Dear Issabelle, Not to long ago this could have been /was my feeling.I hear you!
There Will come à point were your feet are going to touch ground again. Some dirt and twigs that break beneath your feet, you will land again!!!
Hang in there, you are not aLone!
 
I am sorry you are having such a hard time! From someone who knows what it likes to ache inside from every point of her being, I hear you! and it sucks...hang in and use this site there are so many amazing, wonderful people here that will give you a world of support. I hope we both find peace soon. Heather
 
Yes, the holidays are a terrible trigger for my family as well. The 'holiday seasons' of 2008 and especially 2009 were pure Hell-on-Earth for us. This year, so far at least, we've coped much better, I suppose because we've all developed better coping skills over the last year. I know how hard it is, though.

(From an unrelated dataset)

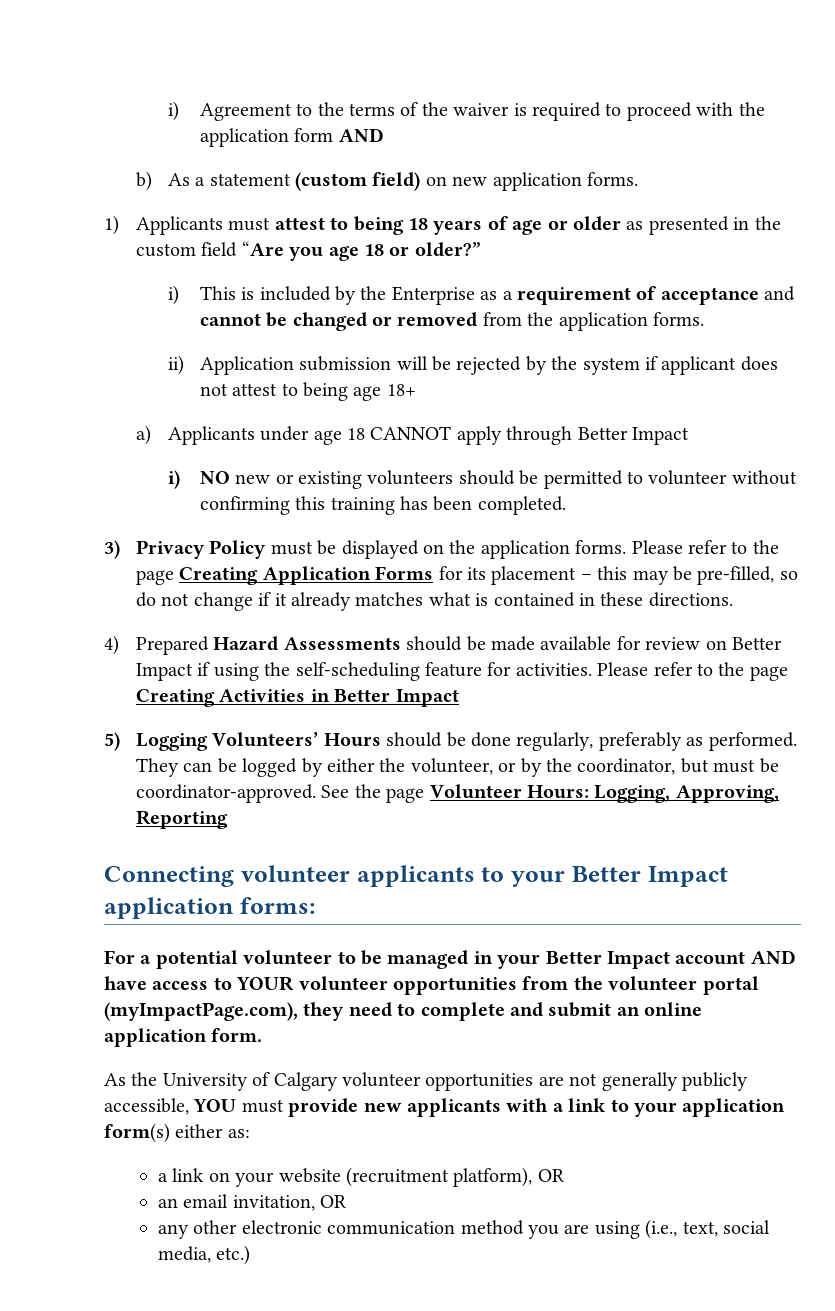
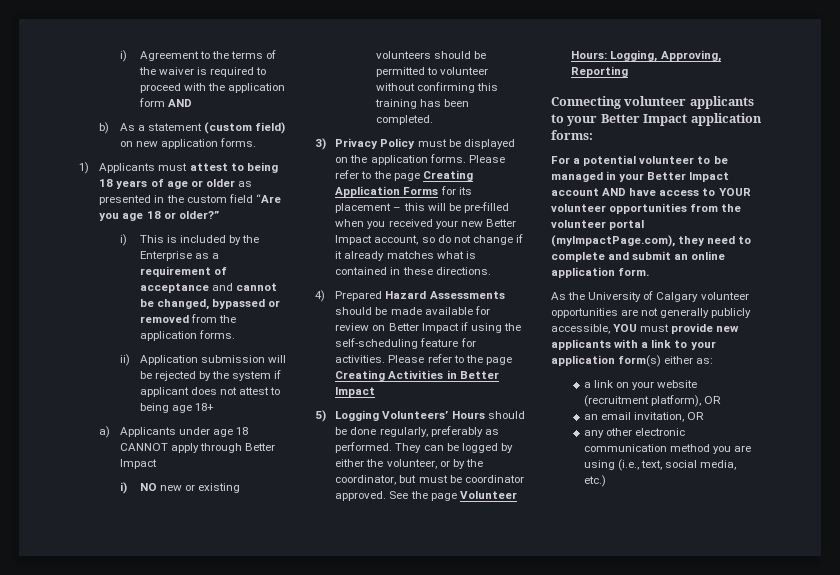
[292,312,367,331] changed -> [156,299,266,310] changed, bypassed
[632,566,775,585] may be pre-filled, -> [427,202,509,213] [335,219,516,229] [335,235,419,245] will be pre-filled when you received your new Better Impact account,
[135,784,316,803] coordinator-approved. -> [464,475,524,483] [335,491,387,501] coordinator approved.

When all else fails, I try to remember that it's only for X more days and then the holidays will be over for another year. Hugs, and I'll be around if you want to talk.

Adelaide
 
Isabelle, I feel exactly the same way. I haven't been in my body for three days and I know, from experience, that it's going to take a few more before I am back to normal. But the season passes, and so does the dissociation. I usually try to do a lot of extra self-care at this time, things like laying in bed reading trashy books and watching funny movies, or doing things that help me express what I'm feeling (or not feeling) such as artwork.

You are definitely not alone with this today.